## [Your goal]
Count the lines below that contain the string "белый". Reply with the number only.

Text extractions at the page level
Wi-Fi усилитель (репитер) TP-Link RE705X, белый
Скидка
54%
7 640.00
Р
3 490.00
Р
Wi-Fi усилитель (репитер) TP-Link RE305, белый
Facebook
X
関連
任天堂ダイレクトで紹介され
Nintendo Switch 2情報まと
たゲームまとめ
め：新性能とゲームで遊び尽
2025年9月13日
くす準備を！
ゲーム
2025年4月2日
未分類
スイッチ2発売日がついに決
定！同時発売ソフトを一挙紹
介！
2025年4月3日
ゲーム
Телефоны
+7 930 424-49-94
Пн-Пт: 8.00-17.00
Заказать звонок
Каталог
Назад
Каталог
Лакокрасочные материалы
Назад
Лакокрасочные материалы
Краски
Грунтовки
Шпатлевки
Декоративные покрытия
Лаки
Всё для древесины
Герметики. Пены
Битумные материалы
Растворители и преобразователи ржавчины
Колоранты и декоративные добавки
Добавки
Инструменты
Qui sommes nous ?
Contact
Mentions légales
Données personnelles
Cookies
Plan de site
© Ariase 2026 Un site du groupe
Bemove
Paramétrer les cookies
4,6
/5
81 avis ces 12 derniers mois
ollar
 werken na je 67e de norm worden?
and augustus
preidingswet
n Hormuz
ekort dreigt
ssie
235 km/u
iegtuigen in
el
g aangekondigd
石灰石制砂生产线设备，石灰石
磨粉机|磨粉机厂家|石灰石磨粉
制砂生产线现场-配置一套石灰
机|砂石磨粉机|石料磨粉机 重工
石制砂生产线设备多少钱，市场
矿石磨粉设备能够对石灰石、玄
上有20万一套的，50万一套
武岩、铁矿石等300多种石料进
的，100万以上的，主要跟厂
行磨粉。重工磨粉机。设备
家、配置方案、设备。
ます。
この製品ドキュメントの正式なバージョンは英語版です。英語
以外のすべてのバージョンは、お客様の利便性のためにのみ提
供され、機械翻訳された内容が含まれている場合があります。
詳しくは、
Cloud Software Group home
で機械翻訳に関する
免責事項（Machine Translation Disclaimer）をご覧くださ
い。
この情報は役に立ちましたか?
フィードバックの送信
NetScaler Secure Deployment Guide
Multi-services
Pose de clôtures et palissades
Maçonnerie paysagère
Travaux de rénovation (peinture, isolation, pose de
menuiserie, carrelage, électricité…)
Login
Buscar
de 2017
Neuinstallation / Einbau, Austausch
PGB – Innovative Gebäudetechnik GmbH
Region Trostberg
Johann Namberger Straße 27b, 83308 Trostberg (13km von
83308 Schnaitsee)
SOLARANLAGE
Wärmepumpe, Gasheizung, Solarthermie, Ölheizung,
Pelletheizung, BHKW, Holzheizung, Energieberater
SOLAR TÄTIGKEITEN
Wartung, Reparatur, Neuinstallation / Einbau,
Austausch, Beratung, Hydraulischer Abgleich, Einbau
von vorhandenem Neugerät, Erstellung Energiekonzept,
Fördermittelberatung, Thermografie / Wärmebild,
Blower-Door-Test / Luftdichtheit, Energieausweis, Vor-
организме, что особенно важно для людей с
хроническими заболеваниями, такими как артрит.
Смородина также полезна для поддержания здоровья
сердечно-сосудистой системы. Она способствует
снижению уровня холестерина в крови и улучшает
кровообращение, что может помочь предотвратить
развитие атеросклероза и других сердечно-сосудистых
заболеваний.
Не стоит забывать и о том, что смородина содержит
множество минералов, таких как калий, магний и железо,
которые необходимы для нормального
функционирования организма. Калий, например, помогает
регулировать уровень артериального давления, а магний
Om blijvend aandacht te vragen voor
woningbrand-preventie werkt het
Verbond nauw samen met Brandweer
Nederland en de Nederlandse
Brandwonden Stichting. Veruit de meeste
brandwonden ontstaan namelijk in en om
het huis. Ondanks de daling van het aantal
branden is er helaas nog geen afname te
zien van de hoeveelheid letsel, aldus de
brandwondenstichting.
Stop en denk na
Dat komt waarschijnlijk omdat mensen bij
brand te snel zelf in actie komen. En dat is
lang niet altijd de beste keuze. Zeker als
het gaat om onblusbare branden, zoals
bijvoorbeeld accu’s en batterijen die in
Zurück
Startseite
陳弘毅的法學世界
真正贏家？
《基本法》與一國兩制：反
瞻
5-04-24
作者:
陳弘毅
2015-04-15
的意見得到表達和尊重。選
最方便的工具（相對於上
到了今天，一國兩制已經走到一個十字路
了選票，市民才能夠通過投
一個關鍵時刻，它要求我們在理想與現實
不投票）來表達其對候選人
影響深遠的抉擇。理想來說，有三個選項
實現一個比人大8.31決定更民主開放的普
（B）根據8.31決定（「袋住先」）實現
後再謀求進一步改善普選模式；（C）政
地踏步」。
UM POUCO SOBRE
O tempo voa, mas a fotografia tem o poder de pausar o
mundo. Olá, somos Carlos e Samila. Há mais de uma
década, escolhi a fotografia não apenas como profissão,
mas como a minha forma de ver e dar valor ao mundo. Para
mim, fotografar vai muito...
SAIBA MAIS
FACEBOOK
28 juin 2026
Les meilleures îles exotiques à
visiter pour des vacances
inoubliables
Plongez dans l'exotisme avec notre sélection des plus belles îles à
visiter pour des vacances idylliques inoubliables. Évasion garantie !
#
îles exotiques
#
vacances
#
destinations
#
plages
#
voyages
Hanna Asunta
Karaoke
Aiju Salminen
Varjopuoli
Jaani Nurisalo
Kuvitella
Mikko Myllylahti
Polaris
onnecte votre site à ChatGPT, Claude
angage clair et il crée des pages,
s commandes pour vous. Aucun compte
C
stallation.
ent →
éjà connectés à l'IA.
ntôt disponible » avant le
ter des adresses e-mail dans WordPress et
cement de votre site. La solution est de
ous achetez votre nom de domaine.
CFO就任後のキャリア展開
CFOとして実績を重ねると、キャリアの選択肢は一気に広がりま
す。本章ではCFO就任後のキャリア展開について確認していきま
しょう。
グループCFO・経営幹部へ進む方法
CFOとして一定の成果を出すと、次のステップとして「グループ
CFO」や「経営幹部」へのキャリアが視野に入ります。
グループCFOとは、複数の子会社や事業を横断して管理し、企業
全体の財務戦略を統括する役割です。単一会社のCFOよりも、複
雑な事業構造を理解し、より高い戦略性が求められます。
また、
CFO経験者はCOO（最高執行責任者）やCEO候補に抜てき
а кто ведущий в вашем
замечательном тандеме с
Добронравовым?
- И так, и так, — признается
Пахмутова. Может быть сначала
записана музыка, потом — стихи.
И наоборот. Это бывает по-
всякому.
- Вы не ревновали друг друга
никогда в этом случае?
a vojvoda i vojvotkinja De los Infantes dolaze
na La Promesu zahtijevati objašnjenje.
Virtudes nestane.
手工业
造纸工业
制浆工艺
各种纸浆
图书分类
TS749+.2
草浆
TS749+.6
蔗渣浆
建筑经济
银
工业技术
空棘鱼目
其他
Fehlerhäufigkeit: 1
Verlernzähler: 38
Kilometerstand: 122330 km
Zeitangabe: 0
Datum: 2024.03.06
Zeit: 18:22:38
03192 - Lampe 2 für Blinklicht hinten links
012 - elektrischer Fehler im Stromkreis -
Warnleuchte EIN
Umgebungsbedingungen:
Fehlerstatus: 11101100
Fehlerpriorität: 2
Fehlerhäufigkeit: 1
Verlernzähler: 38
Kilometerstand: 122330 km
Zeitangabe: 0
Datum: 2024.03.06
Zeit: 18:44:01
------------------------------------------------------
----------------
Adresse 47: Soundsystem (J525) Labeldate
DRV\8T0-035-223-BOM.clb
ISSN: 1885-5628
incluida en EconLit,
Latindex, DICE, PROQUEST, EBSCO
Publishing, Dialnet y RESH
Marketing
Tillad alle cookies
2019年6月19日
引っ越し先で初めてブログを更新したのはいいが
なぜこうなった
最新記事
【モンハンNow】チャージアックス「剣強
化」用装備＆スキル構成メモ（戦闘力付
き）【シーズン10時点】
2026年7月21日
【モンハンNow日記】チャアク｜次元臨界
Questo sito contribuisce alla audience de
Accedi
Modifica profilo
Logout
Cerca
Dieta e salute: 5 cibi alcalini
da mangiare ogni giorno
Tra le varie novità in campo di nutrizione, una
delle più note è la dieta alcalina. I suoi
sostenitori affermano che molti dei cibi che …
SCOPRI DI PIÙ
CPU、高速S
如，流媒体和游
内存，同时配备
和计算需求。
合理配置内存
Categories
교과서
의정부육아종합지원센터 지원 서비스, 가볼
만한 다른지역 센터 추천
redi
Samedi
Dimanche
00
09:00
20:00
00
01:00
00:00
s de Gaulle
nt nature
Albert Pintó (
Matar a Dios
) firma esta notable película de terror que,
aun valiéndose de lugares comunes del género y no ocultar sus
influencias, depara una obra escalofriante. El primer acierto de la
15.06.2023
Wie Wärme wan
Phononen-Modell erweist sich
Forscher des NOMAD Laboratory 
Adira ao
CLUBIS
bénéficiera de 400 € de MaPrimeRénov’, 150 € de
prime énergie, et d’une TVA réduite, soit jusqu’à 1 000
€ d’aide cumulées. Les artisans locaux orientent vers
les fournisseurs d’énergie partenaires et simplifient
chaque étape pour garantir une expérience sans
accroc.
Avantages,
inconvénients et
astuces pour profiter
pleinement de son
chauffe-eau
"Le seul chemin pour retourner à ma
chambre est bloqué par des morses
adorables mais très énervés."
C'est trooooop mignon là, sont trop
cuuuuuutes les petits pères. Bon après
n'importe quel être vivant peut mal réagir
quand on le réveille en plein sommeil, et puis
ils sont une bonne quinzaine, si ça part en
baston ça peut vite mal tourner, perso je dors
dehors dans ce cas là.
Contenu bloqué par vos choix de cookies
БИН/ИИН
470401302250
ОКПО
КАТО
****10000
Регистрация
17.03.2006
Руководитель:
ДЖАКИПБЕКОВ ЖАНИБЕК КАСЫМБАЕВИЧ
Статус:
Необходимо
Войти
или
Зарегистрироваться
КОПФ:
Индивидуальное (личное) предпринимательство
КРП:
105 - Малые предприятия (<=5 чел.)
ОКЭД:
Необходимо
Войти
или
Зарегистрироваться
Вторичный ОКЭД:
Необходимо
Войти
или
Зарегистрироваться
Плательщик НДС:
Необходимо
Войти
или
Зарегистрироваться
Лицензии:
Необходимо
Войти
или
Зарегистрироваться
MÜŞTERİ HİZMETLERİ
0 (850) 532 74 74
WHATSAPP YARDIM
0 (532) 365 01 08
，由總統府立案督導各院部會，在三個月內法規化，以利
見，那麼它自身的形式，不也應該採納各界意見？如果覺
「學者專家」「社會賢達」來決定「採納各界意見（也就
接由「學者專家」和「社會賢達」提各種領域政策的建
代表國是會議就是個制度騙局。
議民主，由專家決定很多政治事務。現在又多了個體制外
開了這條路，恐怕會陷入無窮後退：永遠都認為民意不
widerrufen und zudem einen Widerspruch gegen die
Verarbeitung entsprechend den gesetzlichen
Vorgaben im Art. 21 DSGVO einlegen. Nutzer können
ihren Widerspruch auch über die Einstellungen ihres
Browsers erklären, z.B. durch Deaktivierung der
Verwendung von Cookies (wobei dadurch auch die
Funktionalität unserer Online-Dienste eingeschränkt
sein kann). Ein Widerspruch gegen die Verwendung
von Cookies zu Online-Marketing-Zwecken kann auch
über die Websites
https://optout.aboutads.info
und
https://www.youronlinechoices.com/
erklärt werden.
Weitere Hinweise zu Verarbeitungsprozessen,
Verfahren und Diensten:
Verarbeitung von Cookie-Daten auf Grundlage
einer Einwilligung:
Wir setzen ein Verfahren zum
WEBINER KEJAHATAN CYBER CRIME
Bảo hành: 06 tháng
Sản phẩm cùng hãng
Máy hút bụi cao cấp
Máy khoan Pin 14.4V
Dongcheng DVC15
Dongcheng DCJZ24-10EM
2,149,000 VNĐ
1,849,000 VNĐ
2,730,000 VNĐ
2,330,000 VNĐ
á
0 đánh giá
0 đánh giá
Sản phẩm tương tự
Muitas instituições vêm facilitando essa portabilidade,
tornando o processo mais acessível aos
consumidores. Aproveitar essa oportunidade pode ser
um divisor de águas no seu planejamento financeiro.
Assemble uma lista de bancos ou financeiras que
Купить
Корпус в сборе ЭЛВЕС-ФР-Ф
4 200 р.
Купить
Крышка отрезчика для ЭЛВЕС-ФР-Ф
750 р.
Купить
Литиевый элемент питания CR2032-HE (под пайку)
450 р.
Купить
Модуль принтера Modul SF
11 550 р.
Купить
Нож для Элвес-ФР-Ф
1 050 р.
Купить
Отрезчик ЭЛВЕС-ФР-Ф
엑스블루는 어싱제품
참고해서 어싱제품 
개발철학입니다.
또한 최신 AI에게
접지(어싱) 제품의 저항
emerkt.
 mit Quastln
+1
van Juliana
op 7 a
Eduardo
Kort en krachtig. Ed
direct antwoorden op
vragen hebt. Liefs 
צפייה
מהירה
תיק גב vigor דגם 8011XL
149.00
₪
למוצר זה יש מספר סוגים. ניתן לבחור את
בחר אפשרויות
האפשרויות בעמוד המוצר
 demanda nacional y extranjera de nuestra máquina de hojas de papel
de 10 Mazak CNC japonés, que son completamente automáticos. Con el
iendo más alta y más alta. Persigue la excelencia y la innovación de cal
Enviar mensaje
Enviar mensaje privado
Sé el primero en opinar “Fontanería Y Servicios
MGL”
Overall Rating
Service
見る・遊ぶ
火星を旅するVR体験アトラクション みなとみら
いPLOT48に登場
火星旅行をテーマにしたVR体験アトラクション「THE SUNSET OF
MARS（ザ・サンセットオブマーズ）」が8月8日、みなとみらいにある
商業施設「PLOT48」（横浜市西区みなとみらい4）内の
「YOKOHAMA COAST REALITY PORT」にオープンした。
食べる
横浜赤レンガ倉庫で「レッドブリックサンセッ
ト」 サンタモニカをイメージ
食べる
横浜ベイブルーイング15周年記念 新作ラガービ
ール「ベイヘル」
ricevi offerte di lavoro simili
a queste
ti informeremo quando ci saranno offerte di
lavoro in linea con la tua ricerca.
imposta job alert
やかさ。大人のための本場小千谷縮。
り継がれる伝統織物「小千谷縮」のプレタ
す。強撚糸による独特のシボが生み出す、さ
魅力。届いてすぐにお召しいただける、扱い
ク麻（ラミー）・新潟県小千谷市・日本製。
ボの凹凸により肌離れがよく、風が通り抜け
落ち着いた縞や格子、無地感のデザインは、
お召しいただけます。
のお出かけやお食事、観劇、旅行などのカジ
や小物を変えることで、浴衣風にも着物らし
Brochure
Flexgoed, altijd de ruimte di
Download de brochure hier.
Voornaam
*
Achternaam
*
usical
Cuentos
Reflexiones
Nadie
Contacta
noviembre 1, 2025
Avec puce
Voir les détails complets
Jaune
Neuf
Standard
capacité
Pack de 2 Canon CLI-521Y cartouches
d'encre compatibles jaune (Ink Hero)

## [Response area]
2